►

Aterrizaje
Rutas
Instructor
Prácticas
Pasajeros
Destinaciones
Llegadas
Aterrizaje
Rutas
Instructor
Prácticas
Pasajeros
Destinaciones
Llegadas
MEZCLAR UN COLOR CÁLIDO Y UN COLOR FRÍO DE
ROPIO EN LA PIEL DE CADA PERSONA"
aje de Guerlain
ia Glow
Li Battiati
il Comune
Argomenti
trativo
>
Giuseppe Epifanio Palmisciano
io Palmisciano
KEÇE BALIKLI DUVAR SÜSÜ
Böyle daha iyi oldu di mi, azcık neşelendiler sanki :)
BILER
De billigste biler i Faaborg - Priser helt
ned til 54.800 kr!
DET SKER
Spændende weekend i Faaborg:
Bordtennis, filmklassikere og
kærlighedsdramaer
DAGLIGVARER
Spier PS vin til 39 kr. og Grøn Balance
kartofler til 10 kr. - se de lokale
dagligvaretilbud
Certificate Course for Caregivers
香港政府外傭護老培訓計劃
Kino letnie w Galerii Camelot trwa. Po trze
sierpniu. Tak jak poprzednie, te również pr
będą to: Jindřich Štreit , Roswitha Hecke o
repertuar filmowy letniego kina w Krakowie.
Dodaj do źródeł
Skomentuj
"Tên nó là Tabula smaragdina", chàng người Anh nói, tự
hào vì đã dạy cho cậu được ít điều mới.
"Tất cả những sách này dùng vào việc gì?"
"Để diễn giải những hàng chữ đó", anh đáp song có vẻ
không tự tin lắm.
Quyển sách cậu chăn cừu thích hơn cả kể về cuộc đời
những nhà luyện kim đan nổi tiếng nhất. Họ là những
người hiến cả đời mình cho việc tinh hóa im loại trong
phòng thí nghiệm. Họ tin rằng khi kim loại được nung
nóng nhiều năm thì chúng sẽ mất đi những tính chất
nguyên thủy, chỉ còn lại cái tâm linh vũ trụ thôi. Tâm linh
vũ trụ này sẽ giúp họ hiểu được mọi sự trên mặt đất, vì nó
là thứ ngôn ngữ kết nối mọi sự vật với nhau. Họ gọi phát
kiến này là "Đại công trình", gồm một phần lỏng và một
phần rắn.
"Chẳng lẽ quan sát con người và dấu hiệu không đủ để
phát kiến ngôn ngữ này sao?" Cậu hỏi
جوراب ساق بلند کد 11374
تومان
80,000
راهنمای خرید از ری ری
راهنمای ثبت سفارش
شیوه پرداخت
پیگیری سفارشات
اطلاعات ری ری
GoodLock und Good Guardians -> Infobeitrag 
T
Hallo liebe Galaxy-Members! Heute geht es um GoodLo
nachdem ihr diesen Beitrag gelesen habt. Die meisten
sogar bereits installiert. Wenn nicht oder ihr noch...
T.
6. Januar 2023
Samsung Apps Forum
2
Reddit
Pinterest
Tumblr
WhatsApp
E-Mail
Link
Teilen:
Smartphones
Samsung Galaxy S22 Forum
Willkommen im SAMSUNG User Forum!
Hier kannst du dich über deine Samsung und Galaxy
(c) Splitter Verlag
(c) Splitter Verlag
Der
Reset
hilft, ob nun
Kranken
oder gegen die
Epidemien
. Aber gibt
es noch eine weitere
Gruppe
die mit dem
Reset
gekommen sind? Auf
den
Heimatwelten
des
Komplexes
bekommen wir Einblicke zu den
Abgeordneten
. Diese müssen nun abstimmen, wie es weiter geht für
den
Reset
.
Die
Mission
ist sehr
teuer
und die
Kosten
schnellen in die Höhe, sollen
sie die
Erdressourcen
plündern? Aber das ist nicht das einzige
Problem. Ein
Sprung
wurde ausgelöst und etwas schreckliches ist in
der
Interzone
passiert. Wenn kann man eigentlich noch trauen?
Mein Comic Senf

◄

> **WHAT NEEDS TO BE DONE**: Gather all lines from the listing above in which "Aber" occurs.

> **OUTPUT OF THE TASK**:
. Aber gibt
plündern? Aber das ist nicht das einzige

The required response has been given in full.